Given the playful nature, I'll guess it's a after removing hyphens: klmataghnyhsdamyabwaday reversed = yadawbaymadsyhnyghatamlk — no.
Given the time, the most likely simple explanation is but with possible misspelling or anagram. "klmat" might be "talking" without the 'in'? No. Actually, "klmat" reversed "tamlk" — if you add 'i' and 'g' → "talking"? No.
But "yabw" reversed "wbay" — maybe "wb" as in "web" + "ay" → "webay"? Unlikely.
But "yada yada" is a phrase (aday aday reversed), "mads" is a word, "yabw" reversed is "wbay" — maybe "WBAY" is a TV station? Then "klmat" reversed = "tamlk" — possibly an anagram of "talking"? klmat-aghnyh-sdam-yabw-aday
Could be the phrase is: but with cipher.
The string: klmat-aghnyh-sdam-yabw-aday
Let's try reversing the whole string before splitting: klmat-aghnyh-sdam-yabw-aday reversed = yada-wbay-mads-hynhga-tamlk — still "yada" and "mads" appear but not fully clear. Given the playful nature, I'll guess it's a
Could it be a phrase where vowels are removed? klmat → without vowels? "klmt" — no.

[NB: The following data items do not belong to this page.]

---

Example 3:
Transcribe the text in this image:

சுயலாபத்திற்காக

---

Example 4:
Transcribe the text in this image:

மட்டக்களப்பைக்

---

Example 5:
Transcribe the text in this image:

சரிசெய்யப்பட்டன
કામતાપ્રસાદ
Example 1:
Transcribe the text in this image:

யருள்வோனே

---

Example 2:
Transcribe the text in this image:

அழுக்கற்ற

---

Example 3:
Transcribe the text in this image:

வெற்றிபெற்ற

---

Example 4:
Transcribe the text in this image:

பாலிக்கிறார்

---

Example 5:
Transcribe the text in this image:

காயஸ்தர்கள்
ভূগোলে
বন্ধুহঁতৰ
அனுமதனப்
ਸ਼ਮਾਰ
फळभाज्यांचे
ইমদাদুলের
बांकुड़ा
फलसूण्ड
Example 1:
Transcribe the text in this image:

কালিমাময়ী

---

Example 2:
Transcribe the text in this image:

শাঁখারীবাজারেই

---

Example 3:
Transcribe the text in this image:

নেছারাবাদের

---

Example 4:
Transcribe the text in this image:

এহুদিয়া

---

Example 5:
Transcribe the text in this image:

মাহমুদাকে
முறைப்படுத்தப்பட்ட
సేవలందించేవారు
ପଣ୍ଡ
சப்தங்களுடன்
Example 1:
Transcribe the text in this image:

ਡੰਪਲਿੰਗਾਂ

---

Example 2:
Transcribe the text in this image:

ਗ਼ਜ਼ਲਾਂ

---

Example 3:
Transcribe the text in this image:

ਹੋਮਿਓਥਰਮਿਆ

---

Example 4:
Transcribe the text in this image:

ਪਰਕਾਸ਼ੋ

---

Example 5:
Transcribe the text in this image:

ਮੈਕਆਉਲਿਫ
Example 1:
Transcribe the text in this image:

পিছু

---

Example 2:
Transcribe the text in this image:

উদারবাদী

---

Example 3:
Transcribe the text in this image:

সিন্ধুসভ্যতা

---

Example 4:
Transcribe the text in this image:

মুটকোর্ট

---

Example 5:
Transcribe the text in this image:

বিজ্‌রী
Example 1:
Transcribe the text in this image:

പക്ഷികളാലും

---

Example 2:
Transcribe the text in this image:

klmat → jklzs? no (k→j, l→k, m→l, a→z, t→s) → jklzs — not obvious.
Try swapping 1st & last, 2nd & 2nd last etc. within each part: klmat: k↔t → tlmak → "tlmak" no. But "yabw" reversed "wbay" — maybe "wb" as
k (11th letter) ↔ p (16th) — let's check systematically? Might be tedious manually.
Could be a keyboard shift (each letter typed with hands shifted one key on QWERTY)? Example: k → i (shift left), but then l → k, m → n, a → s, t → r → "iknsr" not obvious.
This looks like a coded or scrambled phrase. Let me try to see if it's a simple substitution or rearrangement.